Arrêtés préfectoraux d’interdiction de manifester, arrestations en masse, condamnations nombreuses, utilisation disproportionnée de la force, déploiement policier hors norme, les moyens mis en œuvre pour limiter les mouvements de contestation sociale depuis la mi-novembre n’ont pas manqué. Un cap de plus est franchi par le gouvernement en ce début d’année avec de nouvelles mesures et la promesse d’une « ultra-sévérité ».
Si avant les fêtes, l’exécutif comptait sur un essoufflement du mouvement des gilets jaunes, le regain de mobilisation du 5 janvier lui a fait changer son fusil d’épaule. Samedi prochain, « il y aura près de 80 000 agents des forces de l’ordre » a indiqué Édouard Philippe au 20H de TF1, lundi 7 janvier. Un nouveau déploiement hors norme – autant que pour les mobilisations des gilets jaunes au début du mois de décembre – alors que le ministère de l’Intérieur n’a annoncé que 50 000 manifestants samedi dernier. Le bleu sera plus visible que le jaune pour l’acte 9 du mouvement.
Mais le nombre de policiers et gendarmes déployés n’est pas la seule annonce sécuritaire faite par le Premier ministre. Une nouvelle loi a été promise au calendrier de l’Assemblée nationale début février. Elle reprendra les principales dispositions d’un texte travaillé et voté au mois d’octobre par le Sénat, sous l’impulsion des Républicains. Outre un durcissement des sanctions pour les manifestants dissimulant leur visage, pour les organisateurs de manifestations non déclarées, l’exécutif prépare la création d’un nouveau fichier : celui des « manifestants violents » interdits de manifestation, et auxquels une obligation de présentation au commissariat pourrait être exigée. Une mesure réclamée depuis longtemps par le syndicat de police Alliance, classé très à droite.

---*---

● Consigne de l'exercice
Recopiez à l'identique le passage de l'article ci-dessus sur les mesures contre les manifestations, entre « Si avant les » et « 9 du mouvement. », ces deux extraits inclus.

---*---

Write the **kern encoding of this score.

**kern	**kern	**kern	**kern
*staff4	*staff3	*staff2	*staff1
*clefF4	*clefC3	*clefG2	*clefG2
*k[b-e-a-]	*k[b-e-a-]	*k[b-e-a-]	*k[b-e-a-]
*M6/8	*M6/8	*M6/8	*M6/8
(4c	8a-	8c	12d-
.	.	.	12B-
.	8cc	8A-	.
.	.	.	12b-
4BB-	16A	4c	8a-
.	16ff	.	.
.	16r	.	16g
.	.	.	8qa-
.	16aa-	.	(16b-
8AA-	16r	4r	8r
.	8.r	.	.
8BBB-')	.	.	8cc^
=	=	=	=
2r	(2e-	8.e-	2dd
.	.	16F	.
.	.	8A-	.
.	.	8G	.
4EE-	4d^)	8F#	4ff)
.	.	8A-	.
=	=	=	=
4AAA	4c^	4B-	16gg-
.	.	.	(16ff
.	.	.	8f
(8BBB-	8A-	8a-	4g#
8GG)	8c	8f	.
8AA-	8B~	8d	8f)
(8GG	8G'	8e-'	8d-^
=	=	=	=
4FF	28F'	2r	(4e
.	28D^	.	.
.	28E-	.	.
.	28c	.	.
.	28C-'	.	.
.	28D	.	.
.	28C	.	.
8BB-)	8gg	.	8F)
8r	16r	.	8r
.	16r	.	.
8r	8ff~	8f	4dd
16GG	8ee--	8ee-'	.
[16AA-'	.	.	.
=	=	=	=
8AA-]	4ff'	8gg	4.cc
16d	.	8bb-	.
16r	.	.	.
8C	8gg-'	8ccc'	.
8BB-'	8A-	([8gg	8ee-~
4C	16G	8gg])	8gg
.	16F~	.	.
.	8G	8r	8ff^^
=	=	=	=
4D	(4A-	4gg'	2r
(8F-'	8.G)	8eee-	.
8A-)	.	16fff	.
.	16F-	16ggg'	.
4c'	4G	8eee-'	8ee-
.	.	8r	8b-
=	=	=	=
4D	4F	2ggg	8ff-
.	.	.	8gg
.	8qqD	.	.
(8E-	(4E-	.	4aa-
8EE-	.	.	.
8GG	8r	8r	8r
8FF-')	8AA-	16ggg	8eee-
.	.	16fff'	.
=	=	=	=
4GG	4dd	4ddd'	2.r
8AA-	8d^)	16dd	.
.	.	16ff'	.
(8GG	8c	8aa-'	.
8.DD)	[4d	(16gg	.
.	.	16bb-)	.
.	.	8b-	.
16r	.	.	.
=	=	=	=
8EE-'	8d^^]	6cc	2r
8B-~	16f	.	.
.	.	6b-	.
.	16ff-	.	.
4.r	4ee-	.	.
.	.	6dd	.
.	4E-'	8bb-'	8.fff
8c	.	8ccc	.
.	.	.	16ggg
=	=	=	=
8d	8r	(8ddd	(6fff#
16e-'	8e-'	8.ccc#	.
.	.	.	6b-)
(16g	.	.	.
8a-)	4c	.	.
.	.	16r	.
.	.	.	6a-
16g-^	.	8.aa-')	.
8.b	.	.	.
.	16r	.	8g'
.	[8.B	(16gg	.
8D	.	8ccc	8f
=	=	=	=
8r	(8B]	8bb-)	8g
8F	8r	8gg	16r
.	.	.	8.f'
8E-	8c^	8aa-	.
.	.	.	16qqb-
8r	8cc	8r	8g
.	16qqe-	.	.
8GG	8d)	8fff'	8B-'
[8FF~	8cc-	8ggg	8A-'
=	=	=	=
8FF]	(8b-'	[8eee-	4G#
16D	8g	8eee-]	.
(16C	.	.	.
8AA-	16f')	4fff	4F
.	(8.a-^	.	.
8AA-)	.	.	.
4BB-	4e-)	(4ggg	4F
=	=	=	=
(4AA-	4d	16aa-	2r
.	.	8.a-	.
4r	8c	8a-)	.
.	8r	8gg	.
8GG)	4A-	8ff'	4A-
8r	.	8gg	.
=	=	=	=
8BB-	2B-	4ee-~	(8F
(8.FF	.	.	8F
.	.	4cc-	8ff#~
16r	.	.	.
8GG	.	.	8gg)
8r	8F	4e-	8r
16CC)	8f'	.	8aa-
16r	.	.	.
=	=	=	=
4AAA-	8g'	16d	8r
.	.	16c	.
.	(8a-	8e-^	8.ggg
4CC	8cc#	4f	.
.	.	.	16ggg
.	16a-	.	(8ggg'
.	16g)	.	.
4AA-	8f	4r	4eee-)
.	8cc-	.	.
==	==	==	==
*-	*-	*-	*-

---*---

● Corrigé de l'exercice
Si avant les fêtes, l’exécutif comptait sur un essoufflement du mouvement des gilets jaunes, le regain de mobilisation du 5 janvier lui a fait changer son fusil d’épaule. Samedi prochain, « il y aura près de 80 000 agents des forces de l’ordre » a indiqué Édouard Philippe au 20H de TF1, lundi 7 janvier. Un nouveau déploiement hors norme – autant que pour les mobilisations des gilets jaunes au début du mois de décembre – alors que le ministère de l’Intérieur n’a annoncé que 50 000 manifestants samedi dernier. Le bleu sera plus visible que le jaune pour l’acte 9 du mouvement.